══ Records shown ══

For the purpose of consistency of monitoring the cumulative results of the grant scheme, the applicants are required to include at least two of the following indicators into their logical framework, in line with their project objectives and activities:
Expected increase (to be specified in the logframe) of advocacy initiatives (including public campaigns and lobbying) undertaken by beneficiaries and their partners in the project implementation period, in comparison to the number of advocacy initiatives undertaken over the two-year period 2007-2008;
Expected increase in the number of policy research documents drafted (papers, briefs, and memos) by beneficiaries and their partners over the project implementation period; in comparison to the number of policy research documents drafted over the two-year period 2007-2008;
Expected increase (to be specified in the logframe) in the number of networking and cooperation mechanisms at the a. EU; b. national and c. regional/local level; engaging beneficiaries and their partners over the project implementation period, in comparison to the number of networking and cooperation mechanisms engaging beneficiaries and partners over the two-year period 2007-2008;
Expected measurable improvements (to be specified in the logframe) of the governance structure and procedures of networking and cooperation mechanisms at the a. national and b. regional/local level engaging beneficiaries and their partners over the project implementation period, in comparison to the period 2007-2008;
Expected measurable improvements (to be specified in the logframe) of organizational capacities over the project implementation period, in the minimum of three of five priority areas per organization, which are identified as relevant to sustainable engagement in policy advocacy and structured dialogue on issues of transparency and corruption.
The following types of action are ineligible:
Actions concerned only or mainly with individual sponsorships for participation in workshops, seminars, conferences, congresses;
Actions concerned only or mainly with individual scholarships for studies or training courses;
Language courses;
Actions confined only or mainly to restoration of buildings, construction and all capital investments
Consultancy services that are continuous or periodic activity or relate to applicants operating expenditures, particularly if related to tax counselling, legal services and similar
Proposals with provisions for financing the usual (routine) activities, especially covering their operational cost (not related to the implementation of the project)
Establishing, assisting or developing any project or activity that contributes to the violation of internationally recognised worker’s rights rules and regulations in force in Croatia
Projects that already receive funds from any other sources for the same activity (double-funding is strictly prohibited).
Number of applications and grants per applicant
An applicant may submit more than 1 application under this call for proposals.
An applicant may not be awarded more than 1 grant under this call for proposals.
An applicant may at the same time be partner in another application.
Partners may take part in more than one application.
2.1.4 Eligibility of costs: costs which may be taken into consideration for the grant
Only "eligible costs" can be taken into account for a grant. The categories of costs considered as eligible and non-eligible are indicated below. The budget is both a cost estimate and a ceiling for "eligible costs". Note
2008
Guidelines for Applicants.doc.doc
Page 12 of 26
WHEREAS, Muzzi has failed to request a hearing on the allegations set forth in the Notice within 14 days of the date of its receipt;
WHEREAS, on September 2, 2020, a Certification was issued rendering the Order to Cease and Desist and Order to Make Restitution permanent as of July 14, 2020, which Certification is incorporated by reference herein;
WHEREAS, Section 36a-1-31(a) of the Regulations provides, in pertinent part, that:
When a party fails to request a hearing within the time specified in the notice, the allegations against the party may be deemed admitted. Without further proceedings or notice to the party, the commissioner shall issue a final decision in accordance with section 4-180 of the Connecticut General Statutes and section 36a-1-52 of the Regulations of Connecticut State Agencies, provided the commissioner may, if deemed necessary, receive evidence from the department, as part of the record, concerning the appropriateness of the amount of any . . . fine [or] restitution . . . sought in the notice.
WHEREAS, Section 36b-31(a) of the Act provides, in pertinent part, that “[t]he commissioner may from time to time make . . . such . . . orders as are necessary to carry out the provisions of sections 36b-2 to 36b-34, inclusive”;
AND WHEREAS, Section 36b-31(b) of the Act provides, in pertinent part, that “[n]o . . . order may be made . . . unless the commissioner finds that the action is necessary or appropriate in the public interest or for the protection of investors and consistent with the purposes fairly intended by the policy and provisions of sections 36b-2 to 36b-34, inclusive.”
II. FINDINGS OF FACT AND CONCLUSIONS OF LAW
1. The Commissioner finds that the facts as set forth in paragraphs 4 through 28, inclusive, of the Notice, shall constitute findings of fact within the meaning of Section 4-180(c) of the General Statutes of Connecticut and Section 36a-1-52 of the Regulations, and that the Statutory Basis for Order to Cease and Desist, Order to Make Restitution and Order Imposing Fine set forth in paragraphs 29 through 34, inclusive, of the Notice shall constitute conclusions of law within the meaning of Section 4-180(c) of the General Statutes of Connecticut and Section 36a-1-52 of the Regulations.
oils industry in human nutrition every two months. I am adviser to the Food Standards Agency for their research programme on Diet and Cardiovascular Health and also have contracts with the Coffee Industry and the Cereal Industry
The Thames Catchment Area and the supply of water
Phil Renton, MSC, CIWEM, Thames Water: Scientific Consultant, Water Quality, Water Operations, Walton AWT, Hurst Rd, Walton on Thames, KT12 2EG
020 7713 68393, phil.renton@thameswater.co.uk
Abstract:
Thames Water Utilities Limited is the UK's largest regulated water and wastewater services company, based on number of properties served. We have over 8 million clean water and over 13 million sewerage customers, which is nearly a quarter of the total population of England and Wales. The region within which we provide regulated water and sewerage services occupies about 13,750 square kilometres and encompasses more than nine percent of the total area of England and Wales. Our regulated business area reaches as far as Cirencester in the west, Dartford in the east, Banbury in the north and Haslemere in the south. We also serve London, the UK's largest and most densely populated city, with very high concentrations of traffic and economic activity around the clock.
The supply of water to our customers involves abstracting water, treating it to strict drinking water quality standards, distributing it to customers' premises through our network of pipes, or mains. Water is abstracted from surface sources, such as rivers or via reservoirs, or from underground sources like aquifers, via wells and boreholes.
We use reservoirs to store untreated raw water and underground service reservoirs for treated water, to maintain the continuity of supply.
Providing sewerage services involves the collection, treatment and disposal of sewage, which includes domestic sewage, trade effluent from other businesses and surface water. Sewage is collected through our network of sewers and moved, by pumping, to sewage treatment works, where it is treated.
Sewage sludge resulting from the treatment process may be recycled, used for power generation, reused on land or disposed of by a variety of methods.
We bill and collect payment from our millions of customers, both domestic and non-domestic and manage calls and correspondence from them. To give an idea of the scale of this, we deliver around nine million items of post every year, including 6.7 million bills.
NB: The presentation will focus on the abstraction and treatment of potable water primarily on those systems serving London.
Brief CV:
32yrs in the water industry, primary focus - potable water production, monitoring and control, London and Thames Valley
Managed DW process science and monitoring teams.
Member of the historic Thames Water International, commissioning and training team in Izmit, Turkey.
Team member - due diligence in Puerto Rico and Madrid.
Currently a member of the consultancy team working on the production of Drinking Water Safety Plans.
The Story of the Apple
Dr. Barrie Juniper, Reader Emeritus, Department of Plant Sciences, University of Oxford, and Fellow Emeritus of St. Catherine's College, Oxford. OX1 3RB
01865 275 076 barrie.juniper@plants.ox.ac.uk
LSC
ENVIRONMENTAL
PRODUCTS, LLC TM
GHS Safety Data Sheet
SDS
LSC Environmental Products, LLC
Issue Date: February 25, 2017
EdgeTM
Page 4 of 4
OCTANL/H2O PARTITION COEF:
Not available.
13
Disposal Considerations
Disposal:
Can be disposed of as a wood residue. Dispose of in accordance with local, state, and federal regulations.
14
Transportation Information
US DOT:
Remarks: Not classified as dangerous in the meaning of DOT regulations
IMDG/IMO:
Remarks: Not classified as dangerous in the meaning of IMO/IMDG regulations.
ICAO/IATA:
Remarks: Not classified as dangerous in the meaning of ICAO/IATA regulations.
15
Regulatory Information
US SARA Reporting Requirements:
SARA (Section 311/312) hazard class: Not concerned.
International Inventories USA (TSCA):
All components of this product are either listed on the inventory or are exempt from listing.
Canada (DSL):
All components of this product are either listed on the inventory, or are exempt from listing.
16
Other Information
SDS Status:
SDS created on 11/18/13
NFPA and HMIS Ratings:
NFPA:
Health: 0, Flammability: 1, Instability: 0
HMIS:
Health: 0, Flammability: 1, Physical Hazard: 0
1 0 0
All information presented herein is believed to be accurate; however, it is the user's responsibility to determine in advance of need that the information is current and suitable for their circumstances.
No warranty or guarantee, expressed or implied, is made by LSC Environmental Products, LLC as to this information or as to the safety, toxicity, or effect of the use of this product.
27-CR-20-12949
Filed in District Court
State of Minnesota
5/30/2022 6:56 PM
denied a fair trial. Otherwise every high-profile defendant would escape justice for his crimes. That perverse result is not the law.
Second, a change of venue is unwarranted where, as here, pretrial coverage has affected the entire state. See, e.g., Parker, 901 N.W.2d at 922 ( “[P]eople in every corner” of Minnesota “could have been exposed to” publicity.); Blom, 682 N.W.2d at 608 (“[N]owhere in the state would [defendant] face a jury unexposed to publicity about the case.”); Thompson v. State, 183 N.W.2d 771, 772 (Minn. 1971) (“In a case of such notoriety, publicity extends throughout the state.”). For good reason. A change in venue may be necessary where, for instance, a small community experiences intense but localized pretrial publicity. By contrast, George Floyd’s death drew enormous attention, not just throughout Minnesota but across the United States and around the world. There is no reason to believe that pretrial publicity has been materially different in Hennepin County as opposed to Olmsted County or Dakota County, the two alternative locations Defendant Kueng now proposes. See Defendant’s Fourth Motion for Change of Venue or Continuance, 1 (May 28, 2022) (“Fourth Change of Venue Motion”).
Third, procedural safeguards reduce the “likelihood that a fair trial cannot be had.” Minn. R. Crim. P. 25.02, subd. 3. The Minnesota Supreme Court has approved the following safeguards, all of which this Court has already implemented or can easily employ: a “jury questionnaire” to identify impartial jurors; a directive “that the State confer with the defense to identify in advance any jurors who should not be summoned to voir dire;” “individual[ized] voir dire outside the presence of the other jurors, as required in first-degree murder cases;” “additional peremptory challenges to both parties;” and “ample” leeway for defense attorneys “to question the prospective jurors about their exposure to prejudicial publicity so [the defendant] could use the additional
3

═══

- _Problem to solve_
Search the material above for the string "process". Show every line that holds it.

- _Exercise response_
Sewage sludge resulting from the treatment process may be recycled, used for power generation, reused on land or disposed of by a variety of methods.
Managed DW process science and monitoring teams.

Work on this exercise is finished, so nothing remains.